● **Polecenia**
a: Przepisz dosłownie fragment artykułu o kontuzji Bartmana, zaczynając od „Zbigniew Bartman przechodzi” i kończąc na „Czechach i Austrii.”.
b: Oceń, czy poniższe stwierdzenia zgadzają się z artykułem o kontuzji Bartmana. Przy każdym odpowiedz „tak” lub „nie” i przytocz dokładnie rozstrzygające słowa artykułu.
(i) Finały mistrzostw Europy zostaną rozegrane w Czechach i Austrii.
(ii) Bartman doznał kontuzji kolana.
(iii) W feralnej akcji atak rywali bronił Bartman.
c: Proszę napisać dalszy ciąg artykułu o kontuzji Bartmana, zaczynając od miejsca, w którym się urywa.

Bartman obiecuje medal ME

Zbigniew Bartman przechodzi w Spale rehabilitację po kontuzji odniesionej podczas finałów Ligi Światowej i wierzy, że uda mu się wrócić do pełni sił na mistrzostwa Europy.

W tym artykule dowiesz się o:

Zbigniew Bartman kilkanaście godzin dziennie poświęca na rehabilitację, aby wyleczyć kontuzję łydki, której nabawił się podczas meczu Ligi Światowej. Atakujący reprezentacji polski chce zdążyć na finały mistrzostw Europy, które w dniach 10-18 września zostaną rozegrane w Czechach i Austrii.

Bartman w pierwszym momencie, kiedy odniósł kontuzję, był przekonany, że zderzył się z sędzią. - Po powrocie do domu obejrzałem mecz z Bułgarią w internecie. Feralną akcję pamiętam doskonale. Byłem w pierwszej strefie, atak rywali bronił Piotrek Nowakowski, krzyknąłem do Michała Ruciaka, żeby wystawił do mnie piłkę. Zrobiłem krok i poczułem uderzenie. Byłem przekonany, że zderzyłem się z sędzią liniowym. Odwróciłem się i chciałem na niego ryknąć, ale spostrzegłem, że arbiter stoi pięć metrów poza boiskiem - powiedział w rozmowie z Przeglądem Sportowym reprezentant Polski.

● **Przekazane informacje**

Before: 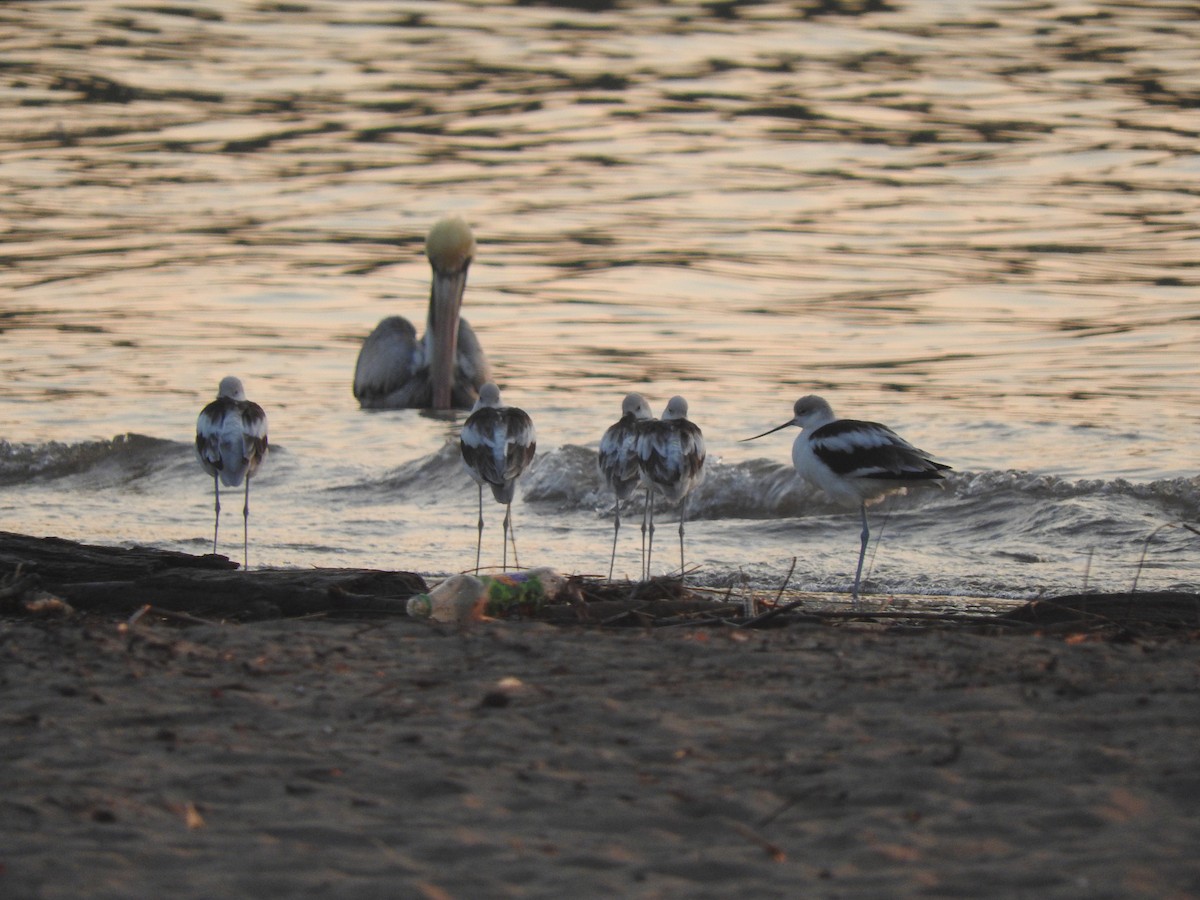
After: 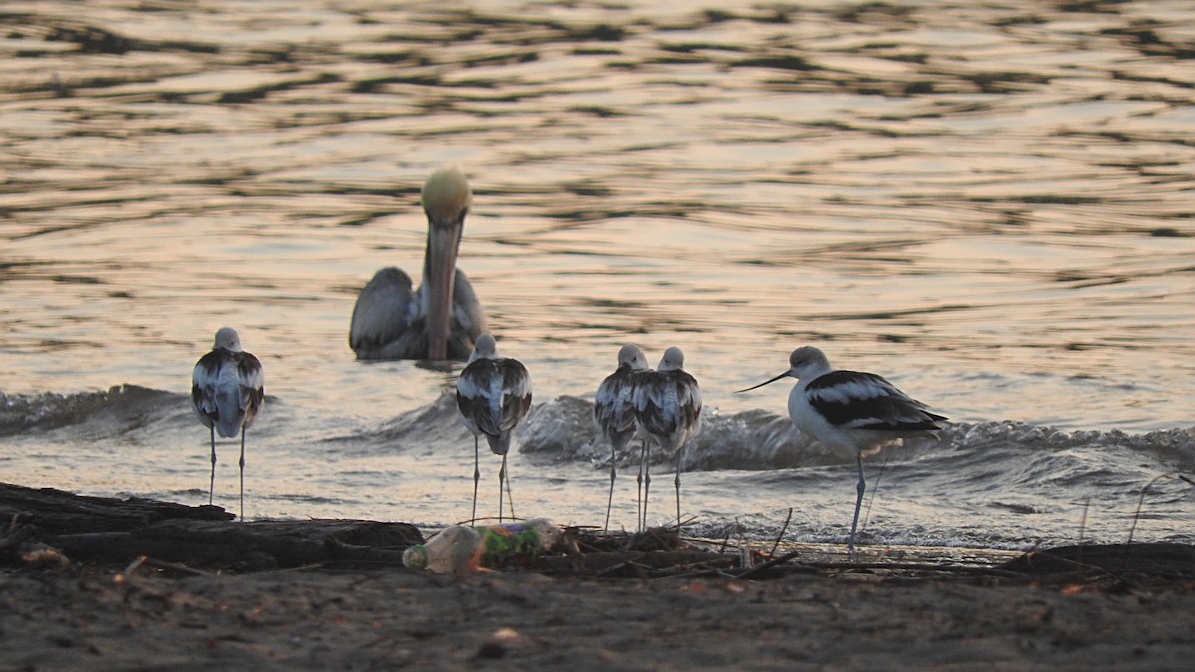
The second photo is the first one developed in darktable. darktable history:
sharpen: on, module defaults
bloom: size 5%, threshold 95%, strength 15%
crop: left 0.387%, top 5.469%, bottom 19.809%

● **Odpowiedzi do zadań**
a:
Zbigniew Bartman przechodzi w Spale rehabilitację po kontuzji odniesionej podczas finałów Ligi Światowej i wierzy, że uda mu się wrócić do pełni sił na mistrzostwa Europy.

W tym artykule dowiesz się o:

Zbigniew Bartman kilkanaście godzin dziennie poświęca na rehabilitację, aby wyleczyć kontuzję łydki, której nabawił się podczas meczu Ligi Światowej. Atakujący reprezentacji polski chce zdążyć na finały mistrzostw Europy, które w dniach 10-18 września zostaną rozegrane w Czechach i Austrii.

b:
(i) Tak: „zostaną rozegrane w Czechach i Austrii”.
(ii) Nie: „wyleczyć kontuzję łydki”.
(iii) Nie: „atak rywali bronił Piotrek Nowakowski”.

c:
Bartman wspomina, że kontuzja wywarła fatalne skutki na jego psychice. - Noga była sina aż do połowy uda. Nie mogłem jej wyprostować, cały czas miałem ją przykurczoną. Nie myślałem o mistrzostwach Europy, skupiłem się tylko na swoim zdrowiu. Czułem się podle! Byłem właściwie niepełnosprawny, niczego nie mogłem zrobić sam. Na szczęście mam to już za sobą, wytrzymałem - dodał w rozmowie z Przeglądem Sportowym polski atakujący.

Reprezentant Polski wierzy, że będzie w pełni sił przed mistrzostwami Europy. Wspólnie z Andreą Anastasim ustalił, że do 15 sierpnia powinien w pełni wrócić do treningów. Nie zamierza jednak niczego robić na siłę. Podkreśla jednocześnie, że widząc zaangażowanie reprezentantów Polski w treningi, jest spokojny o dobry wynik Polski na mistrzostwach Europy. - Obiecuję, że przynajmniej powtórzymy wynik z finałów Ligi Światowej. Chyba, że spadnie meteoryt - zadeklarował na łamach Przeglądu Sportowego Zbigniew Bartman.

Źródło: Przegląd Sportowy.

Komentarze (0)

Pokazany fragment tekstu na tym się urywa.